Lire la chronique d' Amid Faljaoui
Ecolos au nord, pollution au sud
La fin d’année est toujours propice à quelques réflexions. Prenons le cas du réchauffement climatique : plus personne de censé ne discute son existence ni de l’urgence d’agir.
Le souci, c’est que comme le proclamait François Mitterrand devant le parlement allemand, “les pacifistes sont à l’ouest et les missiles sont à l’est“. Aujourd’hui, on serait tenté de paraphraser l’ancien président français en écrivant que “l’écologie est au nord et la pollution au sud“. Excessif ? Sans doute, mais la question a le mérite d’être posée, car le discours écolo radical ambiant en Europe (surtout en France et en Belgique) a tendance à faire oublier que notre Vieux Continent est à la pointe des efforts en matière de réduction de la pollution.
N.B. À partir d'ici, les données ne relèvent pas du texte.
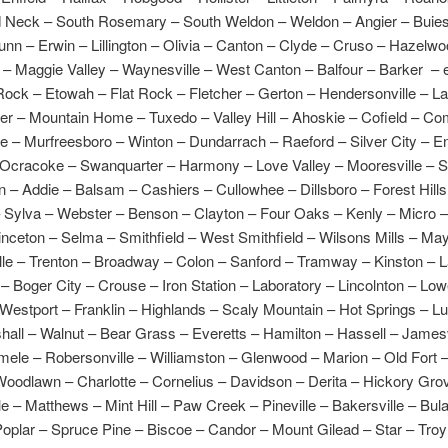
d Neck – South Rosemary – South Weldon – Weldon – Angier – Buie
nn – Erwin – Lillington – Olivia – Canton – Clyde – Cruso – Hazelw
– Maggie Valley – Waynesville – West Canton – Balfour – Barker – e
Rock – Etowah – Flat Rock – Fletcher – Gerton – Hendersonville – La
ver – Mountain Home – Tuxedo – Valley Hill – Ahoskie – Cofield – C
lle – Murfreesboro – Winton – Dundarrach – Raeford – Silver City – E
– Ocracoke – Swanquarter – Harmony – Love Valley – Mooresville – St
 – Addie – Balsam – Cashiers – Cullowhee – Dillsboro – Forest Hills
– Sylva – Webster – Benson – Clayton – Four Oaks – Kenly – Micro –
inceton – Selma – Smithfield – West Smithfield – Wilsons Mills – May
ille – Trenton – Broadway – Colon – Sanford – Tramway – Kinston – 
l – Boger City – Crouse – Iron Station – Laboratory – Lincolnton – Low
 Westport – Franklin – Highlands – Scaly Mountain – Hot Springs – L
shall – Walnut – Bear Grass – Everetts – Hamilton – Hassell – James
mele – Robersonville – Williamston – Glenwood – Marion – Old Fort 
Woodlawn – Charlotte – Cornelius – Davidson – Derita – Hickory Gro
le – Matthews – Mint Hill – Paw Creek – Pineville – Bakersville – Bul
oplar – Spruce Pine – Biscoe – Candor – Mount Gilead – Star – Troy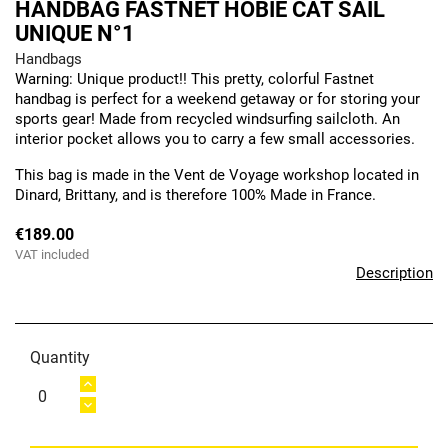
HANDBAG FASTNET HOBIE CAT SAIL
UNIQUE N°1
Handbags
Warning: Unique product!! This pretty, colorful Fastnet
handbag is perfect for a weekend getaway or for storing your
sports gear! Made from recycled windsurfing sailcloth. An
interior pocket allows you to carry a few small accessories.
This bag is made in the Vent de Voyage workshop located in
Dinard, Brittany, and is therefore 100% Made in France.
€189.00
VAT included
Description
Quantity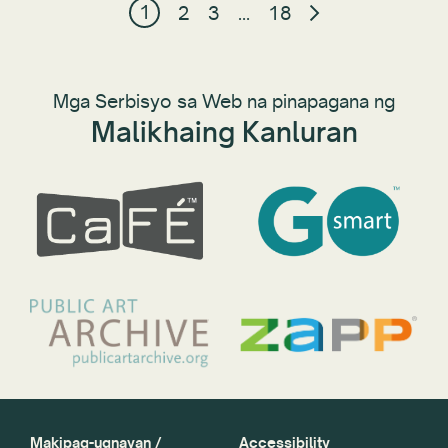
1
2
3
…
18
Mga Serbisyo sa Web na pinapagana ng
Malikhaing Kanluran
Makipag-ugnayan /
Accessibility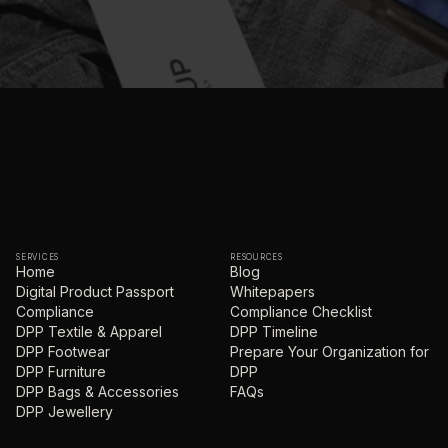
SERVICES
RESOURCES
Home
Blog
Digital Product Passport
Whitepapers
Compliance
Compliance Checklist
DPP Textile & Apparel
DPP Timeline
DPP Footwear
Prepare Your Organization for
DPP Furniture
DPP
DPP Bags & Accessories
FAQs
DPP Jewellery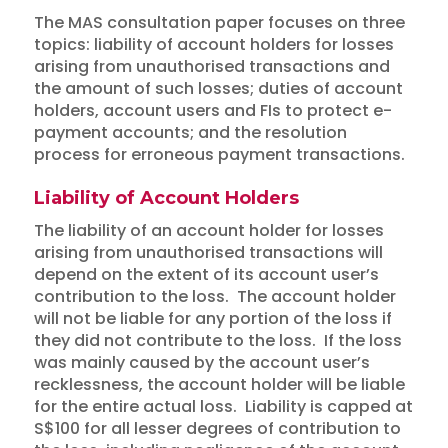
The MAS consultation paper focuses on three
topics: liability of account holders for losses
arising from unauthorised transactions and
the amount of such losses; duties of account
holders, account users and FIs to protect e-
payment accounts; and the resolution
process for erroneous payment transactions.
Liability of Account Holders
The liability of an account holder for losses
arising from unauthorised transactions will
depend on the extent of its account user’s
contribution to the loss. The account holder
will not be liable for any portion of the loss if
they did not contribute to the loss. If the loss
was mainly caused by the account user’s
recklessness, the account holder will be liable
for the entire actual loss. Liability is capped at
S$100 for all lesser degrees of contribution to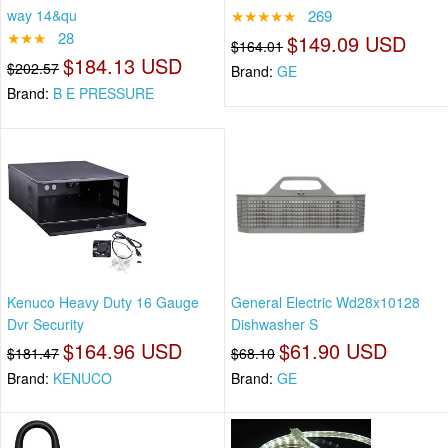
way 14&qu
★★★★★
269
★★★
28
$149.09 USD
$164.01
$184.13 USD
$202.57
Brand:
GE
Brand:
B E PRESSURE
Kenuco Heavy Duty 16 Gauge
General Electric Wd28x10128
Dvr Security
Dishwasher S
$164.96 USD
$61.90 USD
$181.47
$68.10
Brand:
KENUCO
Brand:
GE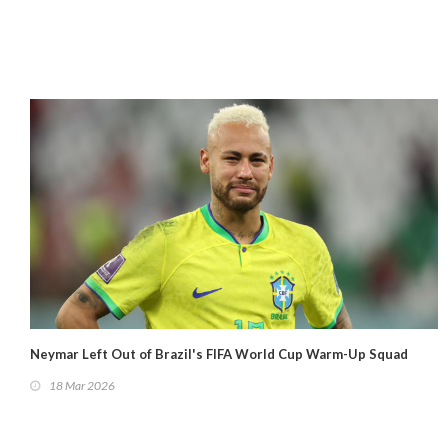
Neymar Left Out of Brazil's FIFA World Cup Warm-Up Squad
18 Mar 2026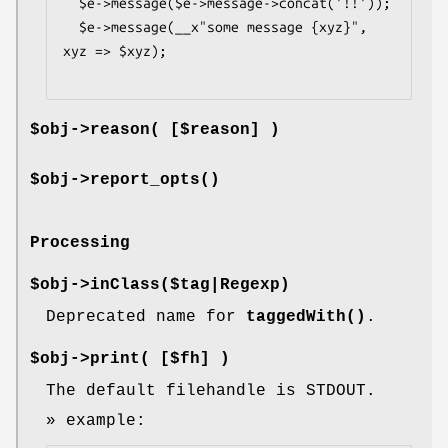
  $e->message($e->message->concat('!!'));

  $e->message(__x"some message {xyz}", 
xyz => $xyz);

$obj->
reason
( [$reason] )
$obj->
report_opts
()
Processing
$obj->
inClass
($tag|Regexp)
Deprecated name for
taggedWith()
.
$obj->
print
( [$fh] )
The default filehandle is STDOUT.
» example: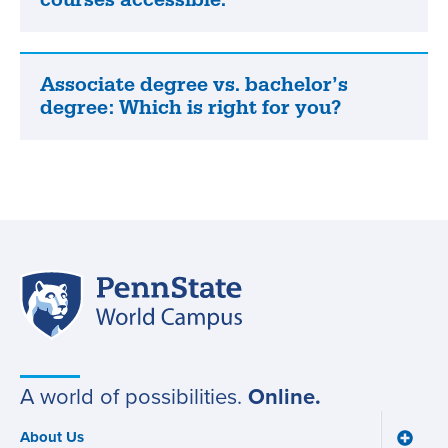
how
we
make
our
Associate degree vs. bachelor’s
Associate
online
degree: Which is right for you?
degree
courses
vs.
accessible.
bachelor’s
degree:
Which
is
right
Penn
for
Site
State
you?
World
navigation
Campus
A world of possibilities.
Online.
About Us
Toggle
Main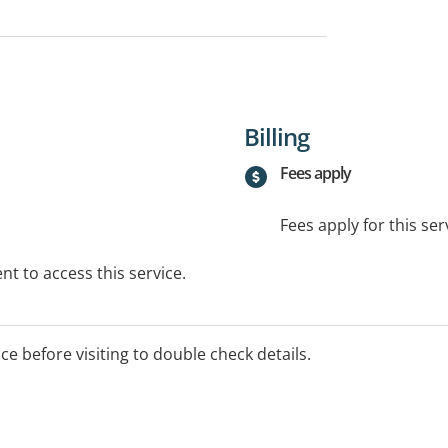
Billing
Fees apply
Fees apply for this ser
t to access this service.
ice before visiting to double check details.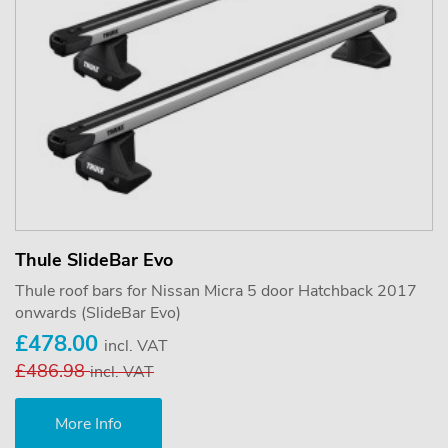
Thule SlideBar Evo
Thule roof bars for Nissan Micra 5 door Hatchback 2017
onwards (SlideBar Evo)
£478.00
incl. VAT
£486.98
incl. VAT
More Info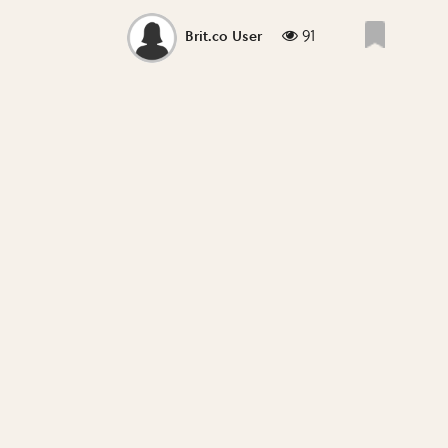
91
Brit.co User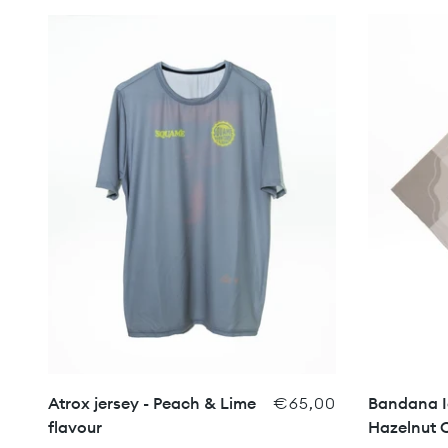
Atrox jersey - Peach & Lime
€65,00
Bandana I
flavour
Hazelnut 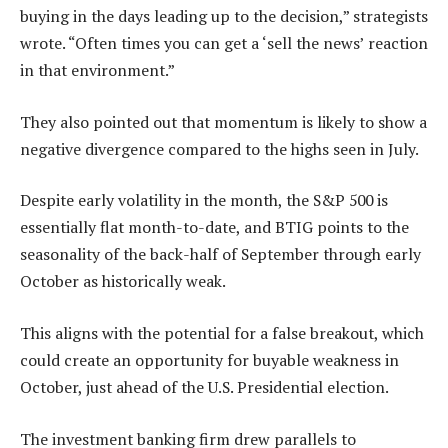
buying in the days leading up to the decision,” strategists
wrote. “Often times you can get a ‘sell the news’ reaction
in that environment.”
They also pointed out that momentum is likely to show a
negative divergence compared to the highs seen in July.
Despite early volatility in the month, the S&P 500 is
essentially flat month-to-date, and BTIG points to the
seasonality of the back-half of September through early
October as historically weak.
This aligns with the potential for a false breakout, which
could create an opportunity for buyable weakness in
October, just ahead of the U.S. Presidential election.
The investment banking firm drew parallels to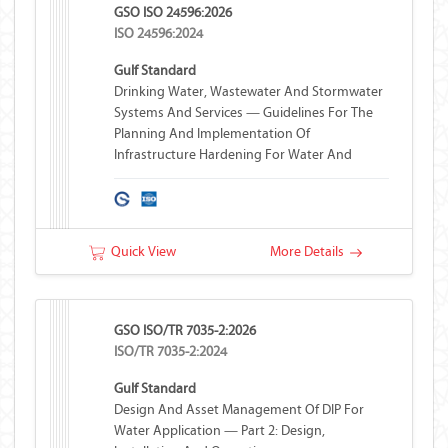
GSO ISO 24596:2026
ISO 24596:2024
Gulf Standard
Drinking Water, Wastewater And Stormwater
Systems And Services — Guidelines For The
Planning And Implementation Of
Infrastructure Hardening For Water And
Wastewater Systems
Quick View
More Details
GSO ISO/TR 7035-2:2026
ISO/TR 7035-2:2024
Gulf Standard
Design And Asset Management Of DIP For
Water Application — Part 2: Design,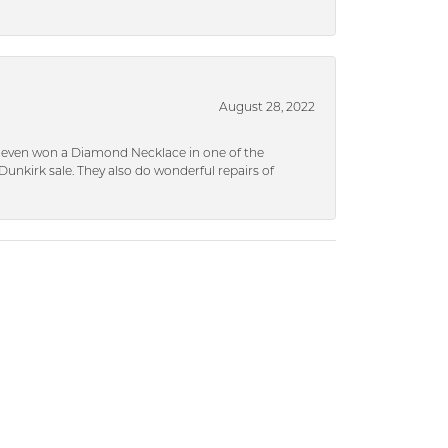
August 28, 2022
 I even won a Diamond Necklace in one of the
unkirk sale. They also do wonderful repairs of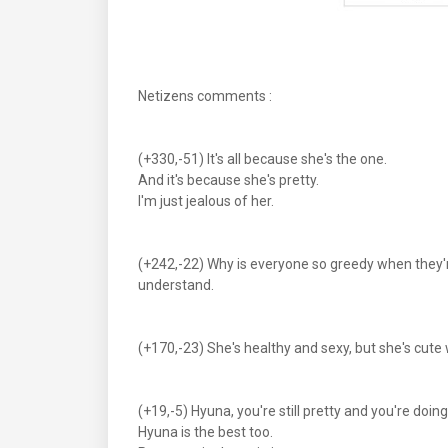
Netizens comments :
(+330,-51) It's all because she's the one.
And it's because she's pretty.
I'm just jealous of her.
(+242,-22) Why is everyone so greedy when they'r
understand.
(+170,-23) She's healthy and sexy, but she's cut
(+19,-5) Hyuna, you're still pretty and you're doin
Hyuna is the best too.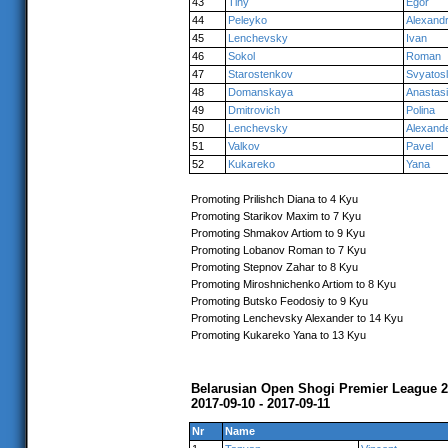
43
Tihy
Egor
44
Peleyko
Alexand
45
Lenchevsky
Ivan
46
Sokol
Roman
47
Starostenkov
Svyatos
48
Domanskaya
Anastas
49
Dmitrovich
Polina
50
Lenchevsky
Alexand
51
Valkov
Pavel
52
Kukareko
Yana
Promoting Prilishch Diana to 4 Kyu
Promoting Starikov Maxim to 7 Kyu
Promoting Shmakov Artiom to 9 Kyu
Promoting Lobanov Roman to 7 Kyu
Promoting Stepnov Zahar to 8 Kyu
Promoting Miroshnichenko Artiom to 8 Kyu
Promoting Butsko Feodosiy to 9 Kyu
Promoting Lenchevsky Alexander to 14 Kyu
Promoting Kukareko Yana to 13 Kyu
Belarusian Open Shogi Premier League 
2017-09-10 - 2017-09-11
Nr
Name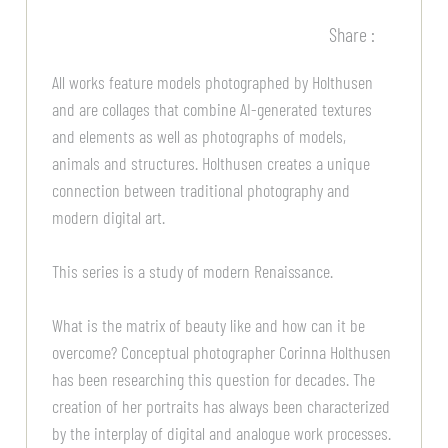
Share :
All works feature models photographed by Holthusen
and are collages that combine AI-generated textures
and elements as well as photographs of models,
animals and structures. Holthusen creates a unique
connection between traditional photography and
modern digital art.
This series is a study of modern Renaissance.
What is the matrix of beauty like and how can it be
overcome? Conceptual photographer Corinna Holthusen
has been researching this question for decades. The
creation of her portraits has always been characterized
by the interplay of digital and analogue work processes.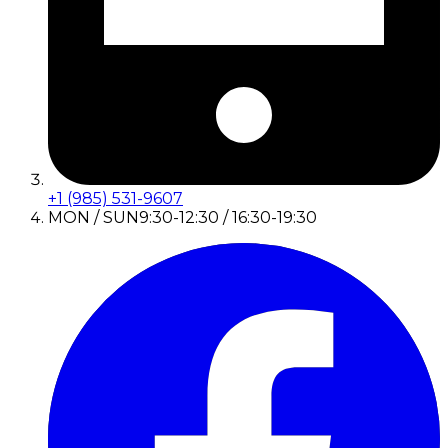
+1 (985) 531-9607
MON / SUN
9:30-12:30 / 16:30-19:30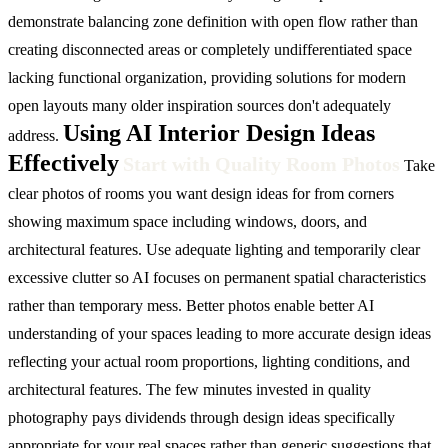
demonstrate balancing zone definition with open flow rather than
creating disconnected areas or completely undifferentiated space
lacking functional organization, providing solutions for modern
open layouts many older inspiration sources don't adequately
Using AI Interior Design Ideas
address.
Effectively
Start with Quality Room Photos
Take
clear photos of rooms you want design ideas for from corners
showing maximum space including windows, doors, and
architectural features. Use adequate lighting and temporarily clear
excessive clutter so AI focuses on permanent spatial characteristics
rather than temporary mess. Better photos enable better AI
understanding of your spaces leading to more accurate design ideas
reflecting your actual room proportions, lighting conditions, and
architectural features. The few minutes invested in quality
photography pays dividends through design ideas specifically
appropriate for your real spaces rather than generic suggestions that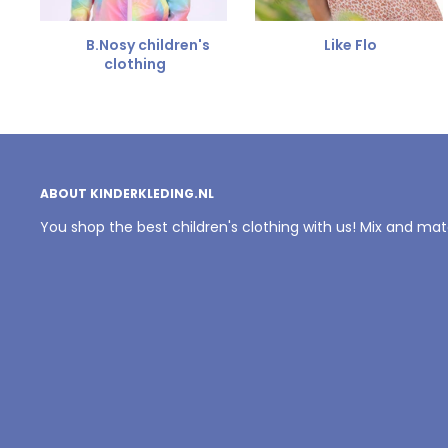
B.Nosy children's
Like Flo
clothing
ABOUT KINDERKLEDING.NL
You shop the best children's clothing with us! Mix and ma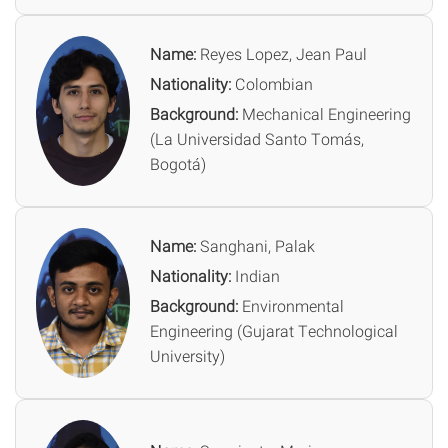
Name:
Reyes Lopez, Jean Paul
Nationality:
Colombian
Background:
Mechanical Engineering
(La Universidad Santo Tomás,
Bogotá)
Name:
Sanghani, Palak
Nationality:
Indian
Background:
Environmental
Engineering (Gujarat Technological
University)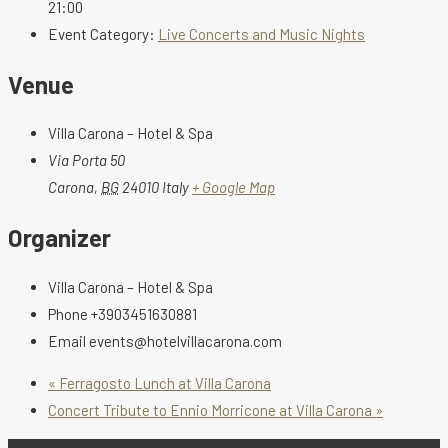
21:00
Event Category:
Live Concerts and Music Nights
Venue
Villa Carona – Hotel & Spa
Via Porta 50
Carona
,
BG
24010
Italy
+ Google Map
Organizer
Villa Carona – Hotel & Spa
Phone
+3903451630881
Email
events@hotelvillacarona.com
«
Ferragosto Lunch at Villa Carona
Concert Tribute to Ennio Morricone at Villa Carona
»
D’ailleurs l’Europe n’est responsable que de 8% des émissions de CO2 dans le monde. Mais est-ce une raison pour ne plus rien faire ? Absolument pas, bien entendu. D’autant qu’à ce pourcentage, il faut bien entendu ajouter la pollution exportée en Asie par nos délocalisations. Autrement dit, il faut pour être de bon compte intégrer le montant carbone de nos importations. N’empêche, comme le font remarquer certains économistes, l’Europe est en train de se faire hara-kiri. D’autres parlent même de suicide économique. Motif ? Le continent qui a la plus faible croissance économique se dote d’une législation extrêmement contraignante en matière écologique alors que ses deux principaux concurrents, la Chine et les Etats-Unis sont plus timorés sur ce plan.
En d’autres mots, l’Europe veut donner l’exemple au monde entier : elle veut laver plus blanc que blanc ou plutôt vert, ce qui est très bien en soi. Mais que faire si cette vertu n’est pas partagée ? Que faire si notre exemple n’est pas suivi par les autres qui sont les principaux émetteurs de CO2 ? Posez la question aux constructeurs automobiles européens. La disparition des moteurs thermiques à marche forcée à horizon de 2030 ou 2035 va d’abord se traduire par des pertes d’emplois colossales. De l’ordre de plusieurs centaines de milliers de jobs en Europe. Des pertes d’emplois chez nous, pas en Chine ou aux Etats-Unis ! Et puis, l’autre question vise le citoyen si prompt à défiler pour le climat : est-ce que ce citoyen va accepter de payer un peu plus ses produits et ses services pour respecter nos valeurs ?
N’oublions pas que l’économie ne fait qu’intégrer nos valeurs dans les prix. Un exemple récent ? Vous êtes Britannique et vous voulez retrouver ou sauvegarder votre identité, vous voulez décider seul de votre avenir sans l’aide de ces horribles eurocrates de Bruxelles ? Bref, vous voulez le Brexit ? Fine, c’est votre choix souverain, mais ne vous étonnez pas de payer plus cher vos produits en raison des tracasseries administratives aux frontières et de l’absence de chauffeurs routiers en provenance d’Europe de l’Est ! Même démarche pour la planète plus verte, elle est accompagnée d’un prix à payer à court terme. Normal ? Oui, sauf qu’entre ce que dit le citoyen dans les sondages et ce qu’il fait, il y a loin de la coupe aux lèvres. Le meilleur exemple, qu’on cite souvent, c’est ce robot de cuisine à toute faire : Thermomix. La marque européenne qui le fabrique le vend autour des 1.300 euros. Lorsqu’un distributeur low cost, comme Lidl, propose pour la première fois, un robot similaire à 300 euros, c’était l’émeute dans les magasins Lidl ! Autrement dit, le citoyen européen défile et réclame la vertu, le législateur européen finit par l’imposer, mais à l’arrivée, trop souvent la consommation éthique ressemble à ce que disait le poète Jean Cocteau à propos de l’amour : “Il n’y a pas d’amour, il n’y a que des preuves d’amour“. Ne vous méprenez pas sur mes propos, la transition écologique est absolument nécessaire, mais les politiques les plus radicaux ont juste oublié de dire à la population qu’elle a aussi un prix.
En 2022, les mêmes politiques feront semblant de découvrir la poussière sous le tapis. Le débat ne fait que commencer et notamment pour savoir qui paiera cette transition. Il ne faut pas être grand devin pour imaginer que ceux et celles qui lisent ma prose seront les premiers visés.